▶ **Directions for this task**
Gather from the material every line that contains the string "input".

▶ **Supplied records**
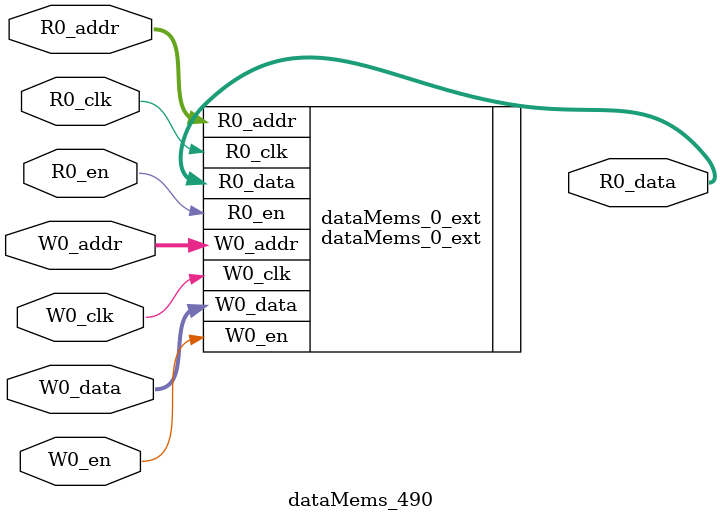
<source format=sv>
`ifndef RANDOMIZE
  `ifdef RANDOMIZE_REG_INIT
    `define RANDOMIZE
  `endif // RANDOMIZE_REG_INIT
`endif // not def RANDOMIZE
`ifndef RANDOMIZE
  `ifdef RANDOMIZE_MEM_INIT
    `define RANDOMIZE
  `endif // RANDOMIZE_MEM_INIT
`endif // not def RANDOMIZE

`ifndef RANDOM
  `define RANDOM $random
`endif // not def RANDOM

// Users can define 'PRINTF_COND' to add an extra gate to prints.
`ifndef PRINTF_COND_
  `ifdef PRINTF_COND
    `define PRINTF_COND_ (`PRINTF_COND)
  `else  // PRINTF_COND
    `define PRINTF_COND_ 1
  `endif // PRINTF_COND
`endif // not def PRINTF_COND_

// Users can define 'ASSERT_VERBOSE_COND' to add an extra gate to assert error printing.
`ifndef ASSERT_VERBOSE_COND_
  `ifdef ASSERT_VERBOSE_COND
    `define ASSERT_VERBOSE_COND_ (`ASSERT_VERBOSE_COND)
  `else  // ASSERT_VERBOSE_COND
    `define ASSERT_VERBOSE_COND_ 1
  `endif // ASSERT_VERBOSE_COND
`endif // not def ASSERT_VERBOSE_COND_

// Users can define 'STOP_COND' to add an extra gate to stop conditions.
`ifndef STOP_COND_
  `ifdef STOP_COND
    `define STOP_COND_ (`STOP_COND)
  `else  // STOP_COND
    `define STOP_COND_ 1
  `endif // STOP_COND
`endif // not def STOP_COND_

// Users can define INIT_RANDOM as general code that gets injected into the
// initializer block for modules with registers.
`ifndef INIT_RANDOM
  `define INIT_RANDOM
`endif // not def INIT_RANDOM

// If using random initialization, you can also define RANDOMIZE_DELAY to
// customize the delay used, otherwise 0.002 is used.
`ifndef RANDOMIZE_DELAY
  `define RANDOMIZE_DELAY 0.002
`endif // not def RANDOMIZE_DELAY

// Define INIT_RANDOM_PROLOG_ for use in our modules below.
`ifndef INIT_RANDOM_PROLOG_
  `ifdef RANDOMIZE
    `ifdef VERILATOR
      `define INIT_RANDOM_PROLOG_ `INIT_RANDOM
    `else  // VERILATOR
      `define INIT_RANDOM_PROLOG_ `INIT_RANDOM #`RANDOMIZE_DELAY begin end
    `endif // VERILATOR
  `else  // RANDOMIZE
    `define INIT_RANDOM_PROLOG_
  `endif // RANDOMIZE
`endif // not def INIT_RANDOM_PROLOG_

// Include register initializers in init blocks unless synthesis is set
`ifndef SYNTHESIS
  `ifndef ENABLE_INITIAL_REG_
    `define ENABLE_INITIAL_REG_
  `endif // not def ENABLE_INITIAL_REG_
`endif // not def SYNTHESIS

// Include rmemory initializers in init blocks unless synthesis is set
`ifndef SYNTHESIS
  `ifndef ENABLE_INITIAL_MEM_
    `define ENABLE_INITIAL_MEM_
  `endif // not def ENABLE_INITIAL_MEM_
`endif // not def SYNTHESIS

module dataMems_490(	// @[generators/ara/src/main/scala/UnsafeAXI4ToTL.scala:365:62]
  input  [4:0]  R0_addr,
  input         R0_en,
  input         R0_clk,
  output [66:0] R0_data,
  input  [4:0]  W0_addr,
  input         W0_en,
  input         W0_clk,
  input  [66:0] W0_data
);

  dataMems_0_ext dataMems_0_ext (	// @[generators/ara/src/main/scala/UnsafeAXI4ToTL.scala:365:62]
    .R0_addr (R0_addr),
    .R0_en   (R0_en),
    .R0_clk  (R0_clk),
    .R0_data (R0_data),
    .W0_addr (W0_addr),
    .W0_en   (W0_en),
    .W0_clk  (W0_clk),
    .W0_data (W0_data)
  );
endmodule


</source>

▶ **Exercise response**
  input  [4:0]  R0_addr,
  input         R0_en,
  input         R0_clk,
  input  [4:0]  W0_addr,
  input         W0_en,
  input         W0_clk,
  input  [66:0] W0_data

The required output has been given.